Chart interpretation exercises:
%%

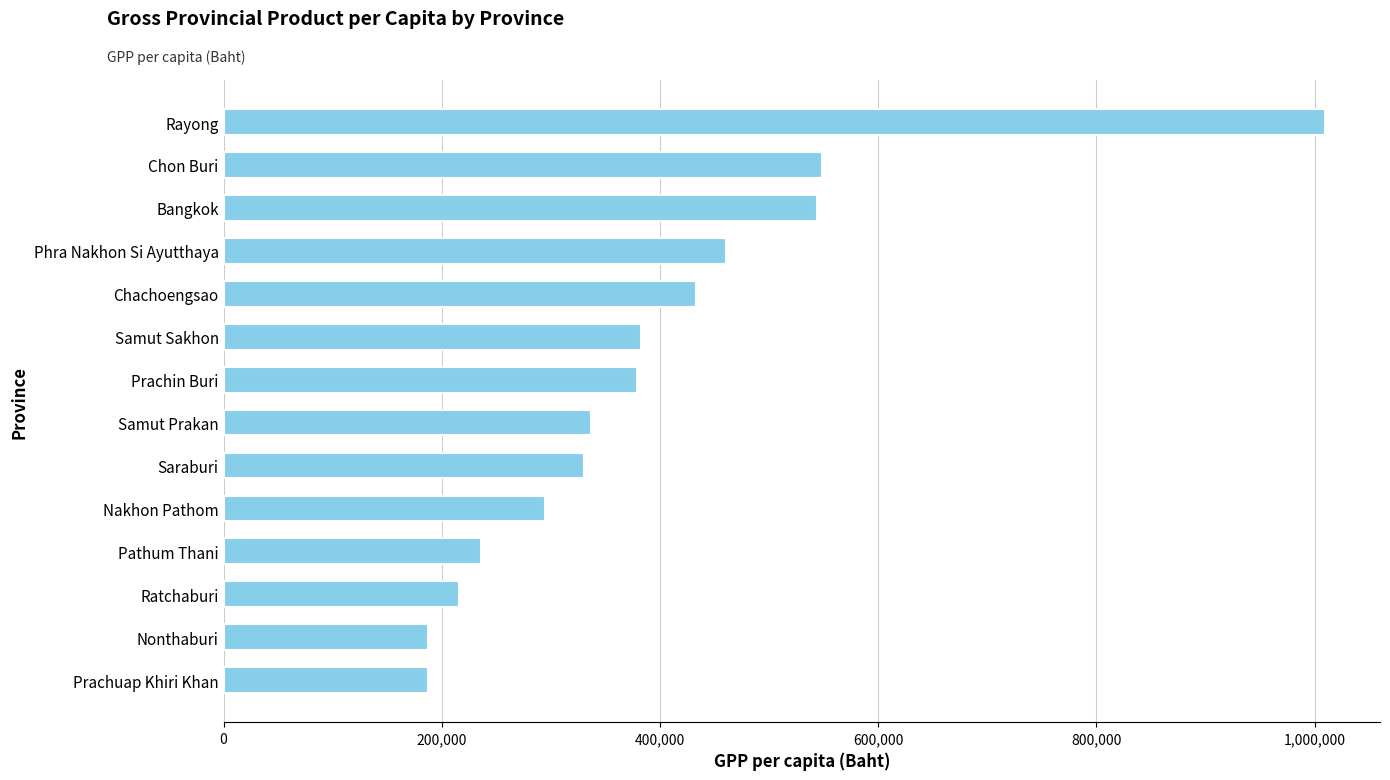

Does the chart contain stacked bars?

No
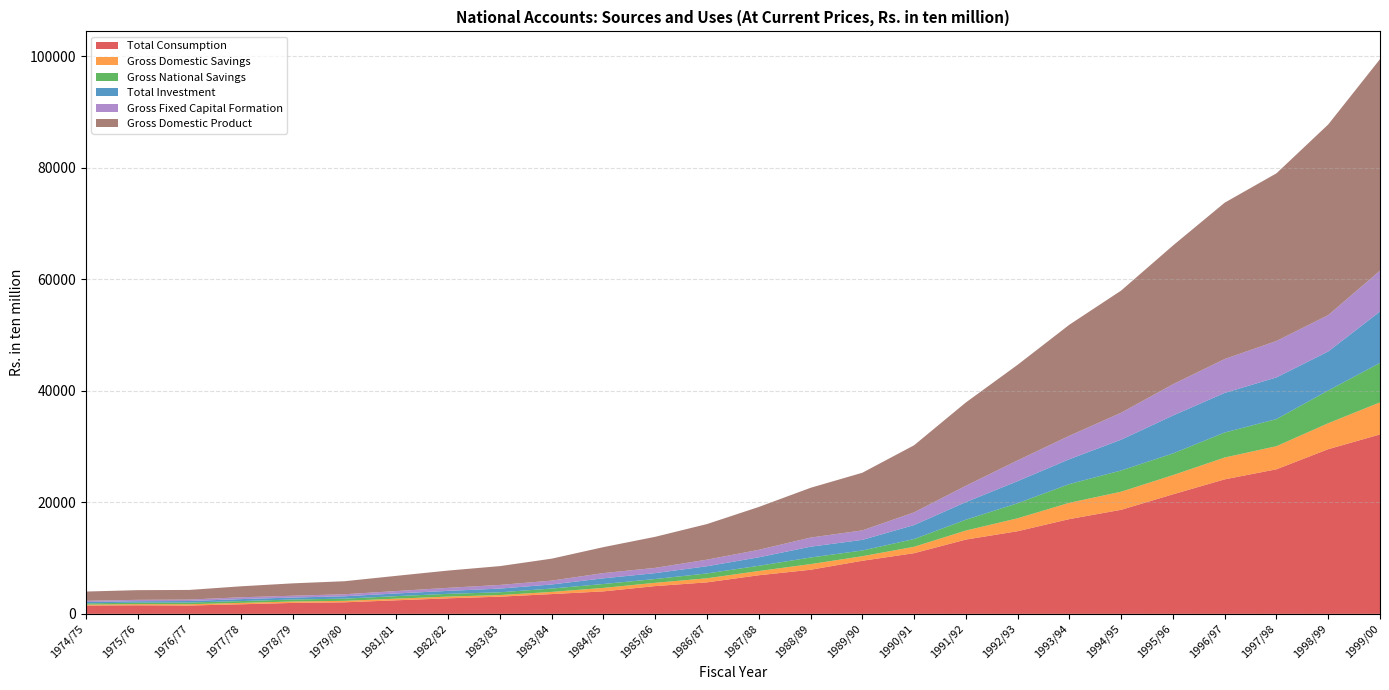

What is the maximum value shown in the chart?

37948.8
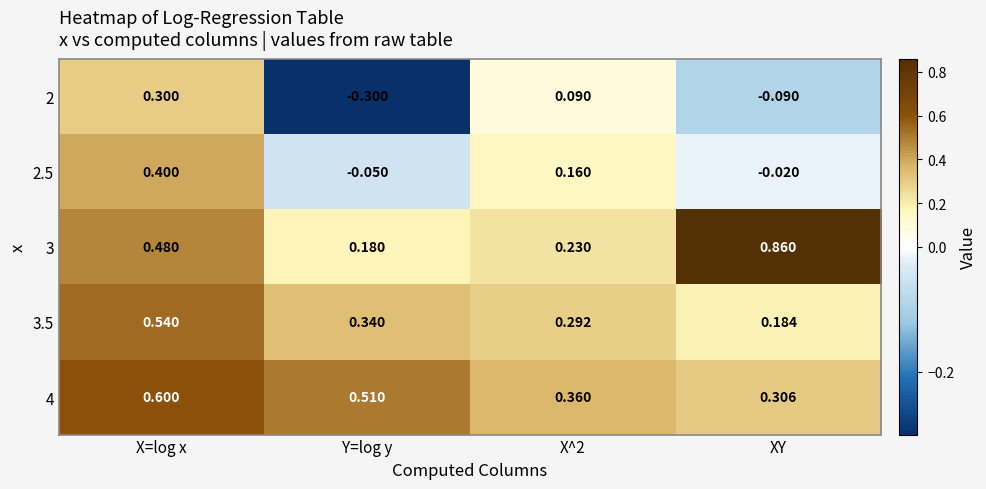

At which label does 2.5 first exceed 0?

X=log x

%%

● **EXERCISE**
Rewrite the material above with every "chart" changed to "graph" and nothing else altered. Leave out the pictures.

● **WRITTEN REPLY**
Does the graph contain stacked bars?

No

What is the maximum value shown in the graph?

37948.8

At which label does 2.5 first exceed 0?

X=log x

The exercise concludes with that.